Önce alt komisyonlar toplandı, sayfalarca raporlar yazıldı çizildi, şimdi sıra geldi büyük patronlara. Partilerin ağır abileri, ablaları masaya oturup "ee, n'olacak bu memleketin hali?" diyecekler. Tam 19 kişi kafa kafaya verecekmiş, pazarlıklar öyle çetin geçecekmiş ki, duyan da ihaleye fesat karıştıracaklar sanır!
Başbakanlık koltuğuna göz diken CDU'nun yeni reisi Friedrich Merz, başta pek bir heyecanlıydı. "Nisan ortasına, Paskalya'ya kadar bu iş tamamdır!" diye havalara girmişti. Ama Berlin'in siyaset koridorları bizim İstanbul trafiğinden beter, anladı ki öyle iki günde hükümet kurulmuyor. Şimdi tornistan yapıp, "Yahu acele işe şeytan karışır, biz en iyisi sağlam bir sözleşme yapalım, iki gün geç olsun güç olmasın" moduna geçmiş. İyi de etmiş valla, sonra "vay efendim biz böyle dememiştik" olmasın!
Gelelim bizi en çok ilgilendiren kısma...
Bu koalisyon metinleri hazırlanırken bizim Türkiye'yi unuturlar mı sandınız? Asla! İki ayrı çalışma grubu da raporlarına Türkiye'yi eklemiş. Avrupa işlerine bakanlar demiş ki, "AB ile Türkiye ilişkileri stratejik olarak pek mühim." Sonra eklemişler, "Ama Türkiye AB değerlerinden uzaklaşıyor, üzgünüz." Klasik Batı teraneleri diyelim... Ama hemen ardından da "diyalog ve işbirliğini artıralım" notunu düşmüşler. Yani kapıyı kapatmıyorlar, "gelin konuşalım" diyorlar. Hem nalına hem de mıkına yani...
Savunma, dış politika gibi daha afili konulara bakan grup da benzer telden çalmış. "Türkiye hem NATO'da önemli ortak, hem bölgede sözü geçen bir aktör. Güvenlikten göçe kadar birçok konuda beraber çalışmalıyız" demişler. Tabii araya "demokrasi, hukuk, insan hakları iyileşmeli ama" diye de eklemişler. Anlayacağınız, hem "sensiz olmaz" diyorlar, hem de "ama şöyle şöyle olsan daha iyi olur" tavsiyelerinde bulunuyorlar. Eski hükümetin metninde daha keskin ifadeler vardı, yeni metin sanki biraz daha "stratejik ortaklığı" vurguluyor gibi, bakalım nihai sözleşme nasıl olacak. Bu Almanya hala bizi kıskanmıyor anlaşılan..
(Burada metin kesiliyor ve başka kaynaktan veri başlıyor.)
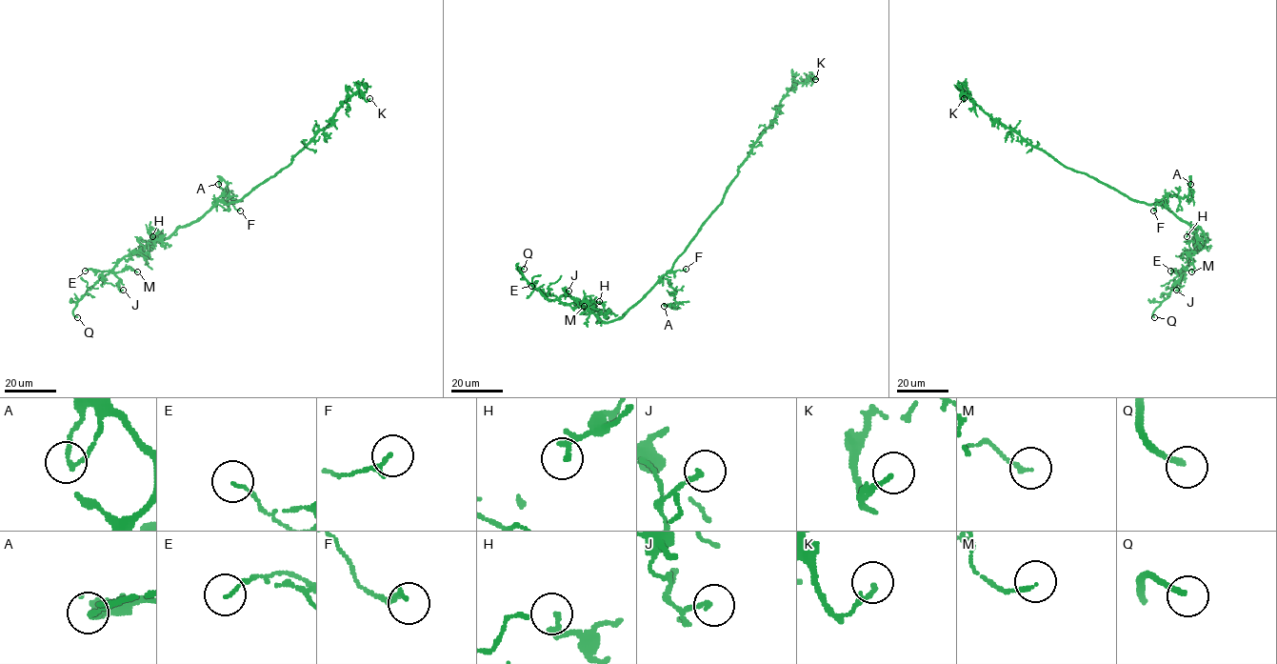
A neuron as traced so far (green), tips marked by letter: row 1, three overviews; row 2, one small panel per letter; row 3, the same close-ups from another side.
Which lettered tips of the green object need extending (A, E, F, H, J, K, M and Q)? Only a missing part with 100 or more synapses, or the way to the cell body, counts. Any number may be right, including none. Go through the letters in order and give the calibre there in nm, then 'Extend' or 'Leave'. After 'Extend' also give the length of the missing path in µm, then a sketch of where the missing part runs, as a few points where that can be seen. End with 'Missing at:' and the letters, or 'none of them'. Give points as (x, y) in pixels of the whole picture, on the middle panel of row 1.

Tam "eh, fena değil" derken, bir de ne görelim! Koalisyonun en çetrefilli konusu yine bizim gurbetçileri de yakından ilgilendiren göç ve vatandaşlık meselesi olmuş. CDU/CSU başta "Çifte vatandaşlığı kaldıralım" diye tutturmuştu, sonra neyse ki geri adım attılar. Ama şimdi de
"Acaba teröre destek veren, antisemitik olan, anayasal düzeni yıkmak isteyen ve başka bir ülke vatandaşlığı da olan kişilerin Alman vatandaşlığını iptal etsek mi?" diye bir madde koymuşlar ortaya.
Yani diyorlar ki, çifte vatandaşsan ve bizim 'kırmızı çizgilerimizi' aşarsan, Alaman pasaportunu unut! Hukukçular "Anayasaya aykırı bu, yapamazsınız!" diye bağırıyor, SPD de "Yok artık!" diyor ama Hristiyan Demokratlar pek bir ısrarcıymış. Sanki biraz "ikinci sınıf vatandaş" muamelesi kokusu var gibi, ne dersiniz? Geçmişte yapılanları unutmamak lazım... Umarız bu "parlak" fikirden de dönerler de, ortalık durduk yere karışmaz.
Anlayacağınız, Almanya'da hükümet kurma sancıları sürerken, Türkiye yine önemli bir gündem maddesi haline gelmiş durumda. Hem vazgeçilmez bir ortak olarak görülüyoruz hem de eleştirilerden muaf değiliz. Ama şu vatandaşlık meselesi can sıkıcı. Bakalım liderler masasından nasıl bir uzlaşı çıkacak, bizim adımıza hayırlısı olsun diyelim! Gelişmeleri takipteyiz efendim!